Watch Pat Green’s Tearjerking ‘While I Was Away’ Video
“Some people’s jobs take them away from home a lot,” reads the opening graphic of Pat Green’s new “While I Was Away” video. And no one knows that better than the touring troubadour, who has juggled music and family for more than two decades. But you won’t see Green’s face anywhere in the clip. Instead, he puts the spotlight on traveling parents ranging from truck drivers and flight attendants to athletic scouts and military servicemen and women. The video is simple but powerful: a montage of photos of real-life families with a parent who pays the bills by working away from home for the majority of the year.
“By the time I made it home, you were already in bed/Chubby cheek pressed to the pillow by a bedtime book you’d read,” sings the father of two in the song’s opening line.
“While I Was Away” was penned by singer-songwriter Zane Williams, who was inspired by his own job that keeps him separated from his young son more than he’d like. “I got home late one night and was loading my crud back into my house at 2:00 a.m., and my little boy’s toys were scattered in the yard,” he tells Lone Star Roads TV. “I saw where he’d been making a little path for his trucks, with bridges and tunnels. And I just got sad thinking about him playing without me. . . I was thinking about all the stuff that goes on while I was away.”

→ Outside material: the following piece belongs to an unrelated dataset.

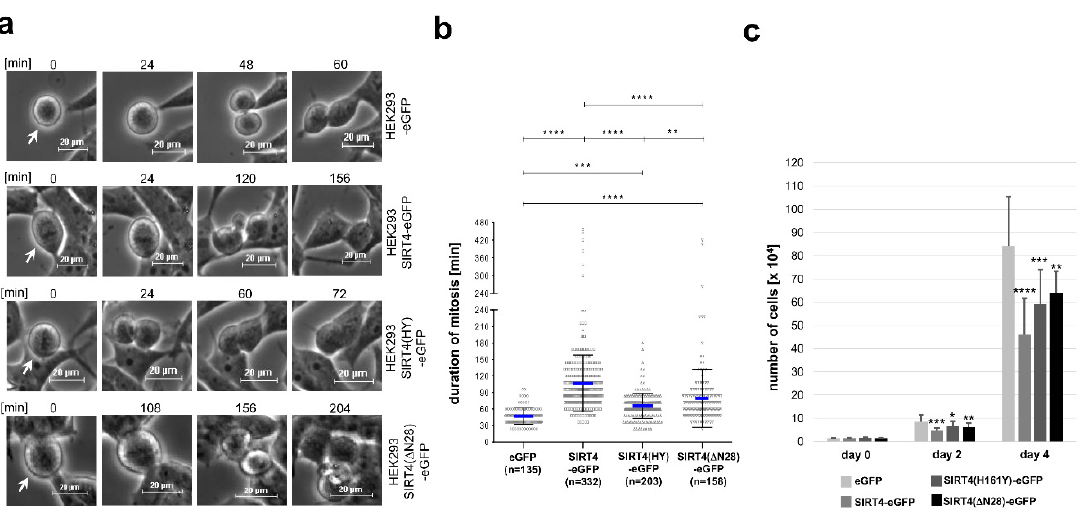
Figure 4. Ectopic expression of SIRT4 prolongs mitotic progression and inhibits cell proliferation. ( a ) HEK293 cell lines stably expressing SIRT4-eGFP, the enzymatically inactive mutant SIRT4(H161Y)- eGFP, or SIRT4( ∆ N28)-eGFP lacking the N-terminal mitochondrial targeting signal were analyzed by live cell imaging. Cell lines were cultured in CO 2 -independent, HEPES containing media. Pictures of cells undergoing cell division were taken in intervals of 12 min. ( b ) Duration of mitosis was calculated from cell rounding / early mitosis to cytokinesis / cell reattachment. To evaluate statistical significance one-way ANOVA followed-up by Tukey’s test was performed (** p < 0.01; *** p < 0.001; **** p < 0.0001). ( c ) Proliferation kinetics of HEK293 cells expressing SIRT4-eGFP or the indicated SIRT4 mutants. Cells were seeded at day 0 (15,000 cells / well) in triplicates and total cell numbers were counted at the indicated time points ( n = 3–5 independent experiments). To evaluate statistical significance one-way ANOVA followed-up by Tukey’s test was performed (* p < 0.05; ** p < 0.01; *** p < 0.001; **** p < 0.0001).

“When the goosebumps come up and the tears start coming, you realize that you’ve found something that’s pretty serious,” says Green of hearing the tune for the first time. He cut “While I Was Away” for his next album, Home, due out in August. The project — his first new set of tunes in six years — also includes collaborations with Sheryl Crow, Delbert McClinton, Marc Broussard and Lyle Lovett, with whom Green duets on the album’s first single, “Girls From Texas.”
Home has been complete for about two years now, but was pending a new label deal — which Green recently inked with Nashville-based indie label, Thirty Tigers. The singer-songwriter vowed long ago to make peace with the wait to release new music until the timing was right.
“I’m a patient fellow. I have learned to be a patient fellow, I should say, because I wasn’t always,” he told Rolling Stone Country last fall. “You have to give something to providence or God or whatever else you want to put it in that bucket. This is just what it’s supposed to be.”